Monika: Nachdem ich mich zuerst um die Integration von Nicolas in der Krippe gekümmert habe, werde lch nun langsam aktiv im Centro de Salud, d.h. ich mache meine ersten Konsultationen selber, so merke ich nun viel konkreter, wo mir die spanischen Begriffe noch fehlen. Es ist unglaublich, mit wie wenig Labor und Geld hier Medizin gemacht wird, so muss man für jede Untersuchung und Therapie dreimal überlegen, ob sie wirklich ganz unumgänglich ist, denn die Leute (die meisten Aymara in ihren traditionellen Trachten) können sich diese fast nicht leisten. Obschon das Zentrum klein ist, fehlt es nicht an spannenden Fällen (für medizinisch interessierte: Bauchfell-Tuberkulose, Malaria, Gallengangsinfektion, Nephrotisches Syndrom, diabetische Ketoazidose, Paget Disease, Vd.a. Lupus Erythematodes, Miliartuberkulose, diverse fortgeschrittene Karzinome und viele unklare Dinge, weil die Diagnostik (MRI, Biopsien,...) so teuer ist, dass die Leute sich diese und wie auch die Therapiekosten einfach nicht leisten können). Schon eine Blutzuckermessung übersteigt oft das Budget.

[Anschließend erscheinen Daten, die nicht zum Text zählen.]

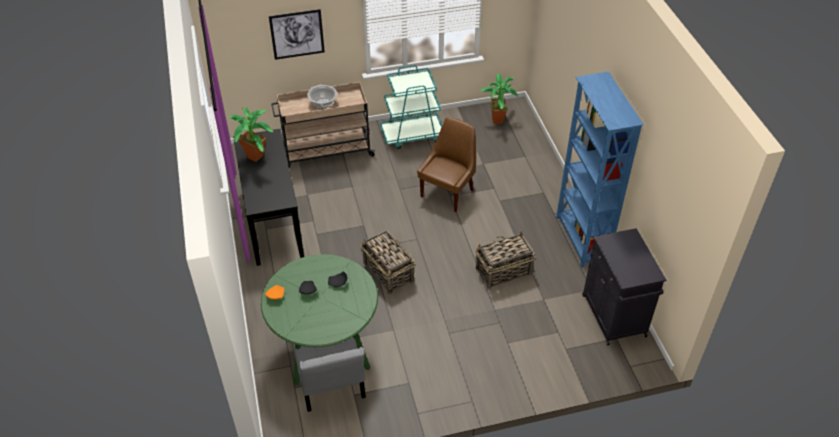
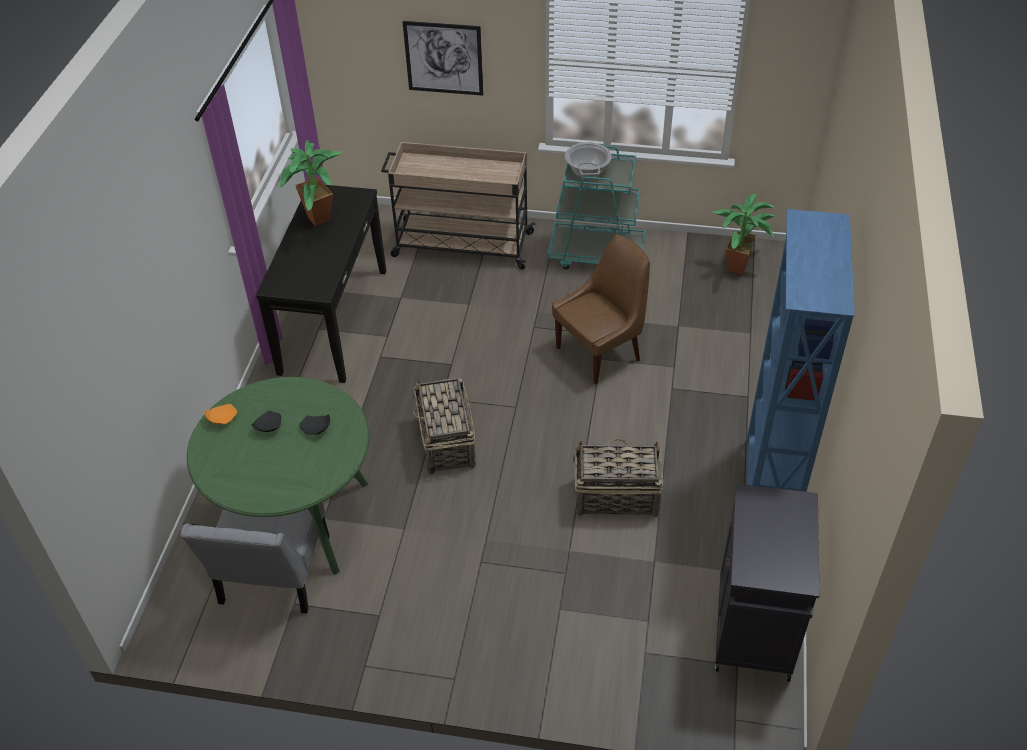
camera: 25 degrees right, 0 degrees up
(323, 103) = (460, 170): cooking pot -> cooking pot (587, 171)

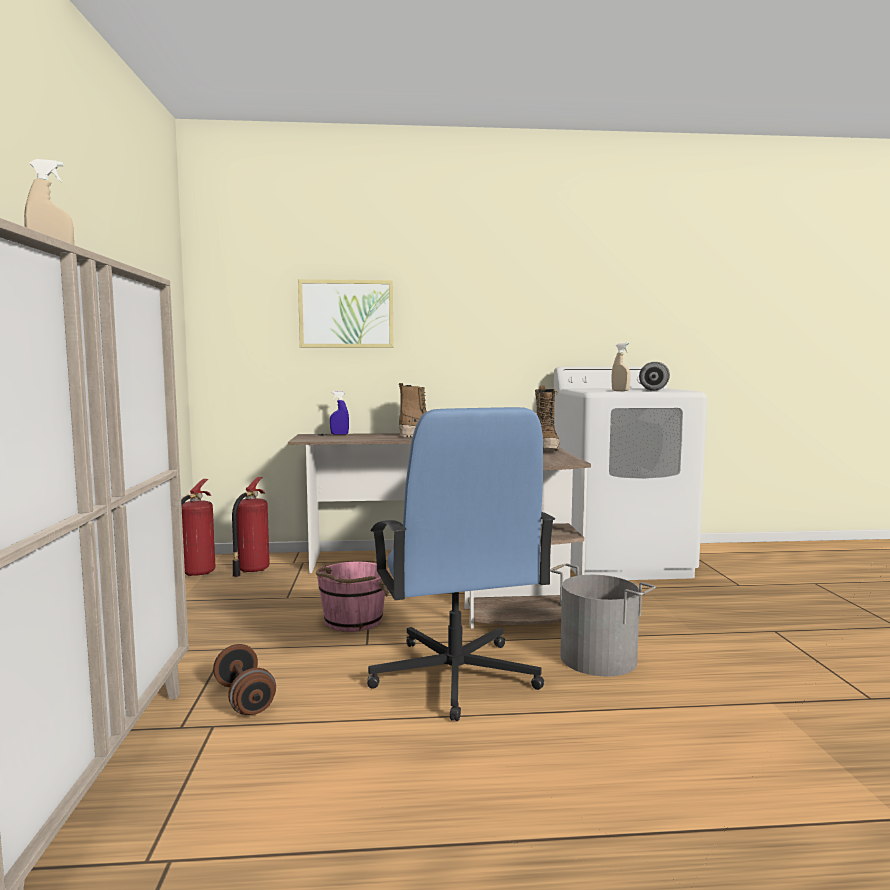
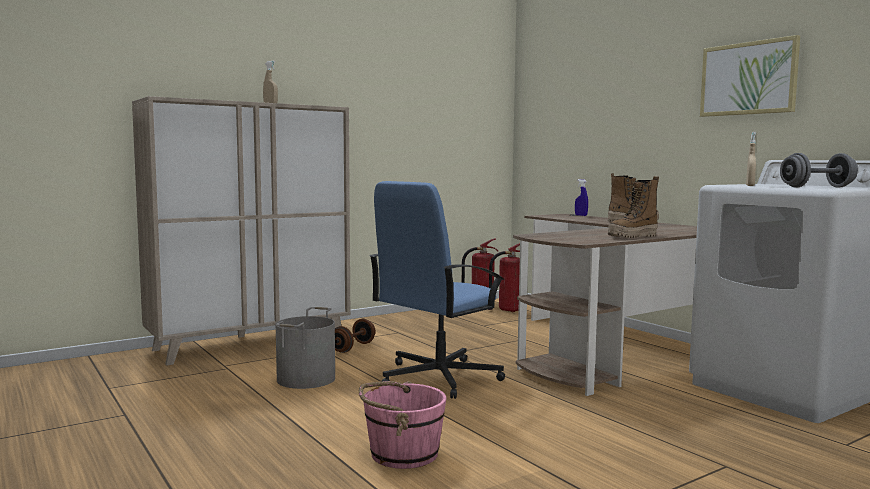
camera: 60 degrees right, 0 degrees up
(346, 314) = (601, 113): picture -> picture (748, 78)
(352, 621) = (476, 344): pink bucket -> pink bucket (402, 453)
(598, 658) = (530, 408): grey bucket -> grey bucket (307, 379)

Jubner Huayllani, der Direktor des Gesundheitszentrums ist ein netter bolivianischer Arzt, der mir versprochen hat, dass er mir Kontakte vermittelt, um auch noch das staatliche Gesundheitssystem kennenzulernen. Das Team des Gesundheitszentrums ist mehrheitlich bolivianisch, verstärkt durch 3 teilzeitlich arbeitende spanische Ärzte, die in der Allgemein- und Palliativmedizin tätig sind. Die Atmosphäre ist sehr herzlich und partnerschaftlich, bei schwierigen Fällen setzt man sich zusammen und diskutiert mögliche Lösungen, man fragt sich gegenseitig um Meinung und Rat, wenn etwas unklar ist. Ich wurde nun auch angefragt, ob ich zusammen mit Jaime (bolivianischer Allgemeinmediziner) die Fortbildung reorganisieren könne...
Ende September habe ich einen Vortrag an den „Internationalen Tagen der Notfallmedizin“ des Ärztekollegiums von El Alto gehalten (eine bereichernde Herausforderung auf Spanisch) und ausserdem meine Unterstützung im Gesundheitsbereich der Beata Piedad (Krippe von Nicolas) angeboten, wo ich einen Workshop über Kinderkrankheiten gehalten habe (nicht das typische Thema einer Internistin, gleichzeitig war es auch mein erster Gesundheitsvortrag / Workshop für Laien, so passt man sich an...).